Em outubro de 2018, o então candidato a presidente Jair Bolsonaro disse que, se fosse eleito, proporia “o fim do instituto da reeleição, e no caso começa comigo”. Em março passado, o já presidente Bolsonaro anunciou solenemente: “Pretendo não participar no primeiro turno de qualquer candidatura entre os quase 6 mil municípios do Brasil”.
O que o presidente Bolsonaro diz, como se vê, não se escreve. A reeleição, o presidente busca desde que tomou posse. Já a disposição de ficar fora da campanha para as eleições municipais durou somente o tempo suficiente para que Bolsonaro fizesse os cálculos dos ganhos e prejuízos resultantes de sua presença nos palanques – sempre tendo em perspectiva, exclusivamente, sua própria reeleição.

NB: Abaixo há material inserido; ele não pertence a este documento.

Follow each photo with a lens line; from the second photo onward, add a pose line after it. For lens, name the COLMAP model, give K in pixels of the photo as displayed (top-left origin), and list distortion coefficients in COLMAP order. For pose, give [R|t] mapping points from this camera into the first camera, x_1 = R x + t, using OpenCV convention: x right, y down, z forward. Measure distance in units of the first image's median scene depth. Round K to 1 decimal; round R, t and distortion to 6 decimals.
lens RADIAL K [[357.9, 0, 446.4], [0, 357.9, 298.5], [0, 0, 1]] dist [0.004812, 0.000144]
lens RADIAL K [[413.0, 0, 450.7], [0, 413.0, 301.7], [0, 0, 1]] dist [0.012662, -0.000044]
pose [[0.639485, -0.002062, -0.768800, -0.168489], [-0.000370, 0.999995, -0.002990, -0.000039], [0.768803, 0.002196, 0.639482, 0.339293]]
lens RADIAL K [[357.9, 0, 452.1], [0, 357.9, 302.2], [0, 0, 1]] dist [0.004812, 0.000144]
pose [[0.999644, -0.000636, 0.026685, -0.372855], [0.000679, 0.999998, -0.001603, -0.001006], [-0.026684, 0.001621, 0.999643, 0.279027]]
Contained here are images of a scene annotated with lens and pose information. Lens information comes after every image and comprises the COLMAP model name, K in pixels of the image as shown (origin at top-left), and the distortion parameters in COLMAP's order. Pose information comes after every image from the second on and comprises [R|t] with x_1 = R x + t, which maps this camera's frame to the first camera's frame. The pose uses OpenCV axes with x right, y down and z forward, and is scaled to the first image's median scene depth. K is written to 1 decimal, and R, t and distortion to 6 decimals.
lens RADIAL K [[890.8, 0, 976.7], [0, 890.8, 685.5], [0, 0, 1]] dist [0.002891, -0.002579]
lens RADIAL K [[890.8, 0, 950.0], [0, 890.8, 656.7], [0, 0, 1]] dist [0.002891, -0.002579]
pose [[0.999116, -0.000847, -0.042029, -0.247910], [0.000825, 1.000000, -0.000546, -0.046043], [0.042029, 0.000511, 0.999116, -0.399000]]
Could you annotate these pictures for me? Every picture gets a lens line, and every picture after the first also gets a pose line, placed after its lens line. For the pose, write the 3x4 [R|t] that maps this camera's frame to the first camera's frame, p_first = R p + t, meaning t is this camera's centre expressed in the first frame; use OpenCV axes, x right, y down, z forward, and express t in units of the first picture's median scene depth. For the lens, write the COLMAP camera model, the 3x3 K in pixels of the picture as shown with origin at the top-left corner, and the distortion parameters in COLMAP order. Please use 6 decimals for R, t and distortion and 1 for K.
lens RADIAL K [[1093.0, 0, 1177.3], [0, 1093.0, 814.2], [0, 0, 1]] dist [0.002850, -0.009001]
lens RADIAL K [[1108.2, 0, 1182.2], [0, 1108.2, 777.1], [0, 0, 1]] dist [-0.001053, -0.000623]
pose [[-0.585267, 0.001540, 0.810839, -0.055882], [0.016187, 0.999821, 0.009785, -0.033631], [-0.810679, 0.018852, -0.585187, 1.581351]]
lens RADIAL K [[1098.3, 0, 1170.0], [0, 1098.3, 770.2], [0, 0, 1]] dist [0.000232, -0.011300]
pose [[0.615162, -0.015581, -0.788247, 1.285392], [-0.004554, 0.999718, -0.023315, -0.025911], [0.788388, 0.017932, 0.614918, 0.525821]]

Bolsonaro deve ter chegado à conclusão, um tanto óbvia, de que seria bom para seus propósitos ter um aliado na prefeitura do maior colégio eleitoral do País, São Paulo. De quebra, deve ter imaginado que a derrota do PSDB na capital paulista para seu candidato, Celso Russomanno, seria um duro revés para o governador tucano João Doria, possível adversário na eleição presidencial de 2022.
Seja como for, o fato é que, por iniciativa de Bolsonaro, a campanha à Prefeitura de São Paulo, iniciada oficialmente no domingo passado, está “nacionalizada”, isto é, atrelada à eleição presidencial de 2022. Mobilizados pelas redes sociais, muitos eleitores agora irão às urnas para votar numa espécie de plebiscito informal sobre o governo Bolsonaro, e não no candidato que consideram mais bem preparado para administrar sua cidade e enfrentar seus grandes desafios.
É difícil saber, por exemplo, o que a inadequação e o péssimo estado de conservação das calçadas de São Paulo, como mostrado em recente reportagem do Estado, têm a ver com os projetos pessoais do sr. Bolsonaro. Transporte público, planejamento urbano, serviços, saúde e educação são as reais prioridades dos paulistanos, enquanto a prioridade do presidente é continuar no poder e enfraquecer supostos adversários.
Os eleitores de São Paulo, como os de todo o País, terão a chance de opinar sobre a qualidade do governo de Bolsonaro quando chegar a eleição de 2022. A antecipação da campanha só interessa a Bolsonaro, que não tem o que mostrar como governante, já provou sua rematada inaptidão para o cargo e trata tudo o que acontece no País como parte de uma disputa eleitoral imaginária.
Bolsonaro está confortável para escolher seus palanques nas eleições municipais. Sem compromissos partidários – está sem legenda, e a que tenta criar não sai do papel, apesar da fanfarra de seu lançamento –, o presidente não precisa se preocupar com questões que considera menores, como programas de governo e propostas para as cidades. Sua única demanda é que os candidatos a quem ele der apoio representem bem o bolsonarismo.
E nada representa melhor o bolsonarismo do que a candidatura de Walderice Santos da Conceição à Câmara dos Vereadores de Angra dos Reis (RJ). Conhecida como “Wal do Açaí”, Walderice trabalhava em 2018 vendendo açaí em Angra quando deveria estar dando expediente em Brasília no gabinete do então deputado Jair Bolsonaro, do qual era contratada como “assessora parlamentar”.
Desde que o caso se tornou público, “Wal do Açaí” é investigada pela Procuradoria do Distrito Federal sob suspeita de ser, ora vejam, funcionária fantasma de Bolsonaro. Para a família do presidente, isso não tem a menor importância. O senador Flávio Bolsonaro, ele mesmo enrolado em escândalo envolvendo funcionários fantasmas e rachadinhas, gravou um vídeo apoiando a candidatura de Walderice, “uma pessoa dedicada, trabalhadora, que a exemplo de várias pessoas que estão no entorno do presidente Bolsonaro levam pedrada porque são pessoas honestas e corretas e que só querem fazer o bem ao próximo”.
Na cédula, é claro, Walderice se apresentará ao eleitor como “Wal Bolsonaro”, sob as bênçãos entusiasmadas do próprio. Afinal, o que poderia retratar melhor a degradação da política promovida com tanta paixão pelo presidente e seus filhos?